A entrada de insumos farmacêuticos ativos (IFAs) no país por classificações indevidas e de qualidade duvidosa e a produção de medicamentos não aprovados são um dos desafios enfrentados pelo ecossistema de inovação em saúde no Brasil.
“Há uma concorrência desleal”, afirmou Tatiana Ribeiro, gerente de Assuntos Regulatórios no Grupo Centroflora, durante a IV Cúpula Brasileira de Inovação em Saúde, realizada nos dias 23 e 24, em São Paulo (SP). Também participaram da mesa Glauco Marques, head de Inovação na Marjan Farma; Iran Gonçalves, diretor médico da EMS, e Ricardo Campello, da banca Licks Attorneys.
Produtos não legalizados são comercializados com regras diferentes dos industrializados, desmotivando o investimento em desenvolvimento. Há casos de espécies brasileiras vendidas como “medicina tradicional chinesa”, por exemplo, mascarando a origem, evitando obrigações regulatórias e burlando a repartição de benefícios da biodiversidade.

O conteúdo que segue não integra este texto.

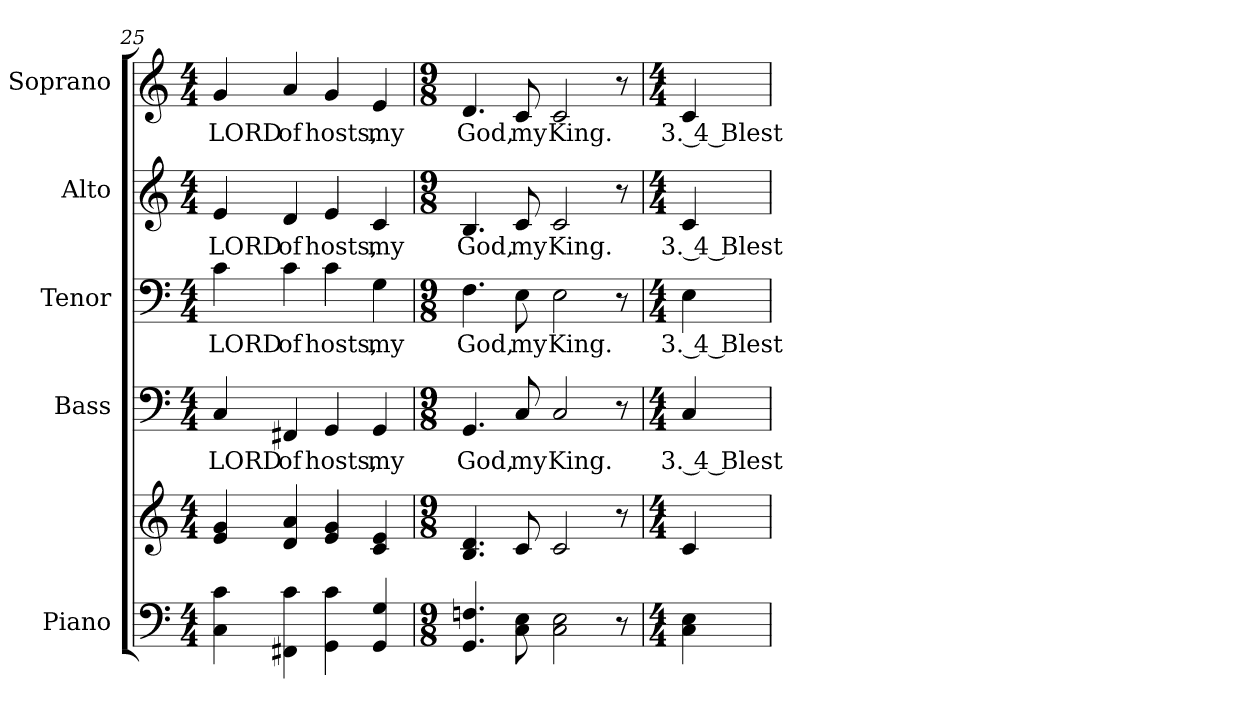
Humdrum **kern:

O desrespeito às normas da Anvisa, aliado à fiscalização deficiente do órgão regulador, abre caminho para a venda de medicamentos fitoterápicos, suplementos e medicamentos manipulados que não respeitam a complexidade e exigências de registro (estudos de estabilidade, segurança e eficácia), o que confunde e põe em risco a saúde dos consumidores. Comercializados geralmente em marketplaces, podem trazer riscos à saúde pública. “Hoje, existe aquela farmácia amplamente pulverizada, que faz uma opção mais barata de um produto aprovado, o que acaba sendo concorrência desleal”, afirmou Ricardo Campello, do Licks Attorneys.
O diretor médico da EMS, Iran Gonçalves, ressaltou a necessidade de agilidade da Anvisa. Ele destacou que esse avanço não pode ser desvalorizado pela concorrência desleal. “A EMS investiu 1 bilhão de reais, ao longo de 10 anos, no projeto dos peptídeos e, em dezembro de 2024, obteve o registro da liraglutida pela Anvisa, reafirmando nosso compromisso em ampliar o acesso dos pacientes a produtos inovadores. Não pode haver competição equivalente por parte das farmácias de manipulação”, afirmou. Glauco Marques, Head de Inovação na Marjan Farma, lembrou que a grande oportunidade da indústria farmacêutica nessa questão é o contato direto com médicos.
“A força de vendas tem um papel muito importante nisso. A proximidade junto ao prescritor do dia a dia é muito importante para preencher as lacunas e favorecer a ciência”.